Candida Alvarez, Assistant Professor in the Painting and Drawing department, is up for tenure review this year. When asked how she understood the significance and challenges of tenure, she responded that the tenured professor sometimes unwittingly acquires “mythic auras” because of his or her relationship to the school. Because tenured faculty members vary, it is impossible to characterize them. “But one thing is for sure,” says Alvarez. “Getting the studio work done is always the challenge ... Not everyone can do that, so that faculty can get quite irritable and difficult. The challenge is always keeping a balanced mindset, and creating the time to give yourself what you need constantly.”

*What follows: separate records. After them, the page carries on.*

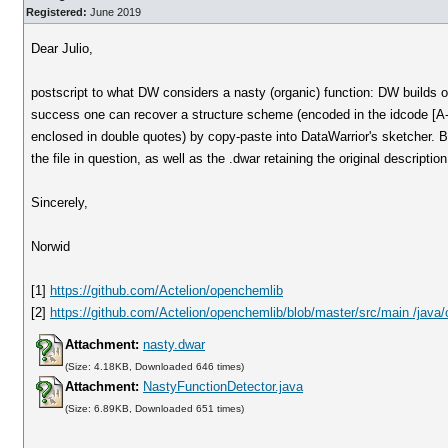
Registered:
June 2019
Dear Julio,
postscript to what DW considers a nasty (organic) function: DW builds on
success one can recover a structure scheme (encoded in the idcode [A-Z
enclosed in double quotes) by copy-paste into DataWarrior's sketcher. Be
the file in question, as well as the .dwar retaining the original descriptio
Sincerely,
Norwid
[1]
https://github.com/Actelion/openchemlib
[2]
https://github.com/Actelion/openchemlib/blob/master/src/main /java
Attachment:
nasty.dwar
(Size: 4.18KB, Downloaded 646 times)
Attachment:
NastyFunctionDetector.java
(Size: 6.89KB, Downloaded 651 times)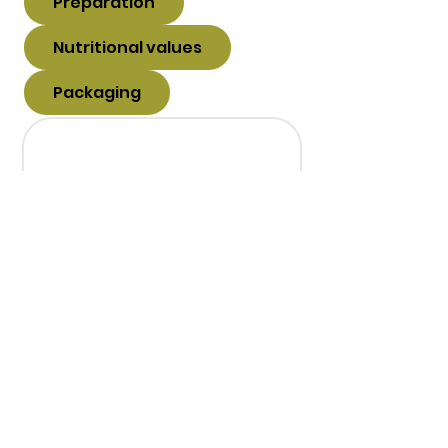
Preparation
Nutritional values
Packaging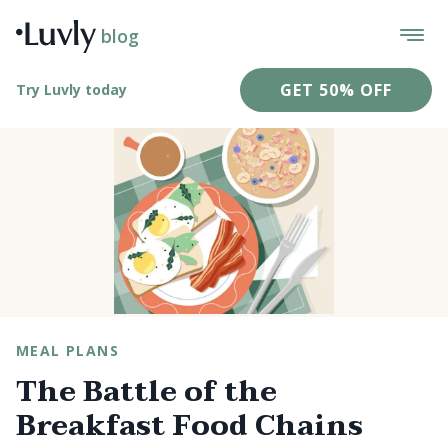
blog
GET 50% OFF
Try Luvly today
MEAL PLANS
The Battle of the
Breakfast Food Chains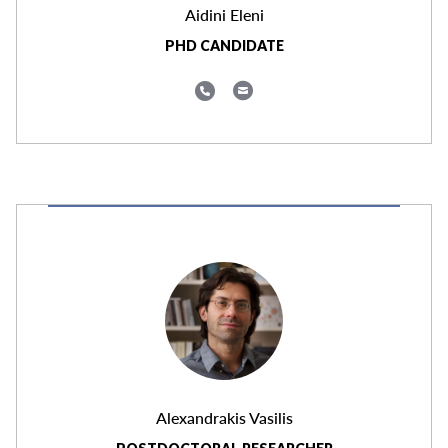
Aidini Eleni
PHD CANDIDATE
Alexandrakis Vasilis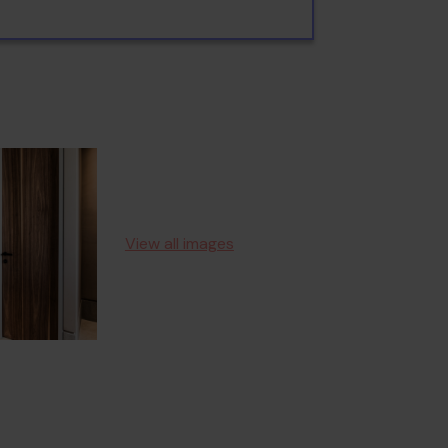
View all images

Not every institution has tenured professors. Carol Becker explains that in the non-tenure system there is “a trend of using people up and then spitting them out.” Those institutions either had trouble retaining people who were committed to the school, or they had people who would just get rehired for many years, but still had to worry about keeping their jobs — which could hurt their professional practice. Alatalo, Becker and Doremus agreed that there should be a balance in order to keep the school strong. There have to be new people coming in and out periodically. Permanent faculty members are needed to keep coherence within the school, but new faculty to keep things fresh. Alatalo and Doremus jointly explain that a staffing balance between long-time faculty and new teachers is really what can benefit students, as long as the teachers are “generous, willing to share not only technique ideas, but also personal experiences.”

There are professors who get in, stay in, and burn out. Alvarez says that making the work “gives you something to draw from and pass on in the classroom. It is the well. If that dries up, then it is all over.” Becker informs us that an institution does not want blasé people, and for those who need to be replaced, there are ways of getting people to leave, but that is a rarity. There is post-tenure review, and there are incentives for quality performance such as pay increases and scheduling flexibility. The significance of maintaining a tenured position differs for each professor. If approved, Alvarez’s tenure will make her the first tenured Puerto Rican in the history of SAIC’s painting department, which “carries a lot of weight” for her. Alvarez explains that receiving tenure is both an “honor and a privilege, especially in a school like the SAIC, where there is so much brilliance.”

My beleaguered professor who is author of the “first living painting” may be behind on the contemporary scene — clever as it may be, a living painting may or may not be great art. But this same professor had the freedom to experiment. He also brought forty plus years of art- making experience to the classroom, along with a dedication to his students and to his vocation. I will never forget his lessons, not only because of the things he taught, but because he once traveled two hours to attend one of my exhibitions. The tenure process may be tedious for both the faculty and the institution, but it would seem the benefits outweigh the drawbacks because at its best, the tenure process can produce not only committed educators, but also innovative artists.